Task to carry out:
What is needed is an exact repetition of the lines from the first one in the data through the line with "- Construct a", with no pictures.

[Provided records]

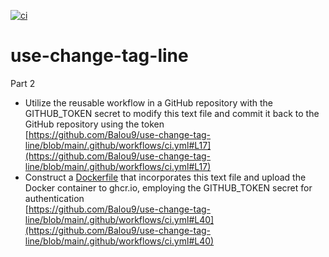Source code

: [![ci](https://github.com/Balou9/use-change-tag-line/workflows/ci/badge.svg)](https://github.com/Balou9/use-change-tag-line/actions)

# use-change-tag-line 

Part 2

- Utilize the reusable workflow in a GitHub repository with the GITHUB_TOKEN secret to modify this text file and commit it back to the GitHub repository using the token   
[https://github.com/Balou9/use-change-tag-line/blob/main/.github/workflows/ci.yml#L17](https://github.com/Balou9/use-change-tag-line/blob/main/.github/workflows/ci.yml#L17)
- Construct a [Dockerfile](https://github.com/Balou9/use-change-tag-line/blob/main/Dockerfile) that incorporates this text file and upload the Docker container to ghcr.io, employing the GITHUB_TOKEN secret for authentication   
[https://github.com/Balou9/use-change-tag-line/blob/main/.github/workflows/ci.yml#L40](https://github.com/Balou9/use-change-tag-line/blob/main/.github/workflows/ci.yml#L40)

[/Provided records]

Expected answer:
Source code

: [![ci](https://github.com/Balou9/use-change-tag-line/workflows/ci/badge.svg)](https://github.com/Balou9/use-change-tag-line/actions)

# use-change-tag-line 

Part 2

- Utilize the reusable workflow in a GitHub repository with the GITHUB_TOKEN secret to modify this text file and commit it back to the GitHub repository using the token   
[https://github.com/Balou9/use-change-tag-line/blob/main/.github/workflows/ci.yml#L17](https://github.com/Balou9/use-change-tag-line/blob/main/.github/workflows/ci.yml#L17)
- Construct a [Dockerfile](https://github.com/Balou9/use-change-tag-line/blob/main/Dockerfile) that incorporates this text file and upload the Docker container to ghcr.io, employing the GITHUB_TOKEN secret for authentication   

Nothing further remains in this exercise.